The barbarism and lack of compassion shown by British officers in Roland Emmerich's brutal and bloody war epic, The Patriot, are almost enough to make you feel ashamed of belonging to this island.

Innocent men, women and children are slaughtered in the name of king and country not to mention the spilt blood of defenceless prisoners of war. It's no wonder that 18th century war hero Benjamin Martin (Mel Gibson) feels the compulsion to take a tomahawk and musket to the might of the British Empire.

It takes some time to get him warmed up, however.

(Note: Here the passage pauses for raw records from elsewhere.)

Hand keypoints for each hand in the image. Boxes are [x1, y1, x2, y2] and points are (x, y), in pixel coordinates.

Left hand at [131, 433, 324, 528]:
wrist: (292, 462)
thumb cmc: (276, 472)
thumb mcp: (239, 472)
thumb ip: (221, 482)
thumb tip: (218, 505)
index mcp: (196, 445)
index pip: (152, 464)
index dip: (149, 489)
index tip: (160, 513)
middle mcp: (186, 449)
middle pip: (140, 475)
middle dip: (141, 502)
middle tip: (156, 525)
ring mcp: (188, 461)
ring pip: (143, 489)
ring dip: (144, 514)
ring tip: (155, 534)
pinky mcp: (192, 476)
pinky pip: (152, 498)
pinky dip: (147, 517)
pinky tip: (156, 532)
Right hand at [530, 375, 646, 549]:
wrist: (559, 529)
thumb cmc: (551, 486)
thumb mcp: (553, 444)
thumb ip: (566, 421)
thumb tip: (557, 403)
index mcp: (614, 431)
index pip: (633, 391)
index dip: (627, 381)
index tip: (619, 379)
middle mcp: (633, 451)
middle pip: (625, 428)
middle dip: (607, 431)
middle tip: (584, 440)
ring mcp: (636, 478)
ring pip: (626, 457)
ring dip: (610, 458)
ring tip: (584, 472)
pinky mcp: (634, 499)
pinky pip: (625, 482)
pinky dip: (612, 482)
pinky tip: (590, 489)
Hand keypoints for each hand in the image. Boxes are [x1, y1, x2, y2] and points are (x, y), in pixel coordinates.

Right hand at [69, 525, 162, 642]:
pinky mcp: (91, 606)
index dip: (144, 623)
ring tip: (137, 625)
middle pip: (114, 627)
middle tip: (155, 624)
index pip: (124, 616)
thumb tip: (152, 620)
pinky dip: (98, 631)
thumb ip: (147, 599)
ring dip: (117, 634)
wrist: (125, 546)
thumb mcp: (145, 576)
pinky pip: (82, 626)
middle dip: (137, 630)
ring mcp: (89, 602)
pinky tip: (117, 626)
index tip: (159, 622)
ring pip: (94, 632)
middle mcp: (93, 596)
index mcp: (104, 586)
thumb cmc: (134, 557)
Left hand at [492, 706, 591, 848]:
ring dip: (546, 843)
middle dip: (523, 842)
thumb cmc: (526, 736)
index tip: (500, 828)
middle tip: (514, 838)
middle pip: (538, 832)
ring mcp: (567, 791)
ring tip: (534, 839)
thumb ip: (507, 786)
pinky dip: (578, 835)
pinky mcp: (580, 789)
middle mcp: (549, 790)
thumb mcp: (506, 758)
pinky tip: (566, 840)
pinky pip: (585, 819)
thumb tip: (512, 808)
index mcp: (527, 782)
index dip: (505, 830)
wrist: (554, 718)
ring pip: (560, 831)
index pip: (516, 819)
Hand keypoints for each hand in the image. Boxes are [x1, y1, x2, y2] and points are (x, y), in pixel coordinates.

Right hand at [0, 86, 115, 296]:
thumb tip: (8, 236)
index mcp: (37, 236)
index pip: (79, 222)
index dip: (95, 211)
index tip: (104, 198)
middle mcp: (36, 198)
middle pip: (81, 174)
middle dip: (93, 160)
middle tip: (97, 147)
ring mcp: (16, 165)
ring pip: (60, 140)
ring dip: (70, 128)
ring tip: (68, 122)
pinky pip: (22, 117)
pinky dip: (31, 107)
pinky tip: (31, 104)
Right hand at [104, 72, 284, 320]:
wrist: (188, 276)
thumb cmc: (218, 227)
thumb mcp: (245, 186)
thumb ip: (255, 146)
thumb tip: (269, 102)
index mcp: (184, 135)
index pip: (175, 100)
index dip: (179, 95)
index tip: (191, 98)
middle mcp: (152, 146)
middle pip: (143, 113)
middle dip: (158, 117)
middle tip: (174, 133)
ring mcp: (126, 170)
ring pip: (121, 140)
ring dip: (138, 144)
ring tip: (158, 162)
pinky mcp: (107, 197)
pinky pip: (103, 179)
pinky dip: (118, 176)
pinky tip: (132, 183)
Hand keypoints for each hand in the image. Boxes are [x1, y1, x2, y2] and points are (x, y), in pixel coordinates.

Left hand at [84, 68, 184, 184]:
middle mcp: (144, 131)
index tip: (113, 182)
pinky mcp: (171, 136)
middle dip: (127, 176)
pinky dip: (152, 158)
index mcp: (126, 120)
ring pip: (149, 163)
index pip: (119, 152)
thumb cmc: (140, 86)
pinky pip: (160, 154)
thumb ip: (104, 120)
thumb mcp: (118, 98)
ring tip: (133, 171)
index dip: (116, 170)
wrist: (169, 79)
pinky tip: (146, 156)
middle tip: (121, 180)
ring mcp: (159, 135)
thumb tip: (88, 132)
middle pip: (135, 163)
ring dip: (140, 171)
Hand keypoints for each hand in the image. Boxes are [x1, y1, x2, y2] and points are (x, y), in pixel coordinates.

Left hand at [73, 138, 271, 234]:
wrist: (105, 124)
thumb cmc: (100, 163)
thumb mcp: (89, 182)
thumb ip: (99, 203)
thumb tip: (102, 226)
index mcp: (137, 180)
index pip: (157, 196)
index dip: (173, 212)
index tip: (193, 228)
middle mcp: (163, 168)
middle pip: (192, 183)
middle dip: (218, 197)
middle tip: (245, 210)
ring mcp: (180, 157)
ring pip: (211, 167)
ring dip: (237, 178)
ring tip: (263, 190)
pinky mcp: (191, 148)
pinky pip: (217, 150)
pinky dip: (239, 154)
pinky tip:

At the beginning of the film he is living at peace with his seven children in a sprawling South Carolina plantation after distinguishing himself in the French and Indian Wars.

The horrors of conflict come back to haunt him when his headstrong eldest son Gabriel (Heath Ledger) defies his orders to join the American army.

Unwilling to get involved himself, Benjamin finally joins the fight when second eldest son Thomas (Gregory Smith) is killed in cold blood by sadistic British officer, Colonel Tavington (Jason Isaacs).

Determined to protect the rest of his family and sister-in-law Charlotte (Joely Richardson) from harm, Benjamin takes up arms alongside his patriotic son Gabriel, leading a brave militia into battle against the overwhelming English army.

Gibson is marvellous in the lead - terrifying on the battlefields as he carves up the enemy with a maniacal glint in his eye and heart-breaking as the bereaved father, devastated as the war claims the lives of the people he loves most dearly.

The contradictions in Benjamin's personality - torn between his pacifist principles and protecting his brood - provide Gibson with several emotionally charged scenes, including a couple of opportunities to break down and cry his heart out.

The film's screenplay by Robert Rodat concentrates on the star, often at the expense of supporting players. Gabriel is underdeveloped, operating at times as a plot device to coax his father back into battle. Rising star Ledger makes the most of his second billing though, and demonstrates a magnetic screen presence.

Richardson is shamefully under used while the British commanders are all stiff upper-lipped caricatures, two-dimensional villains the lot of them.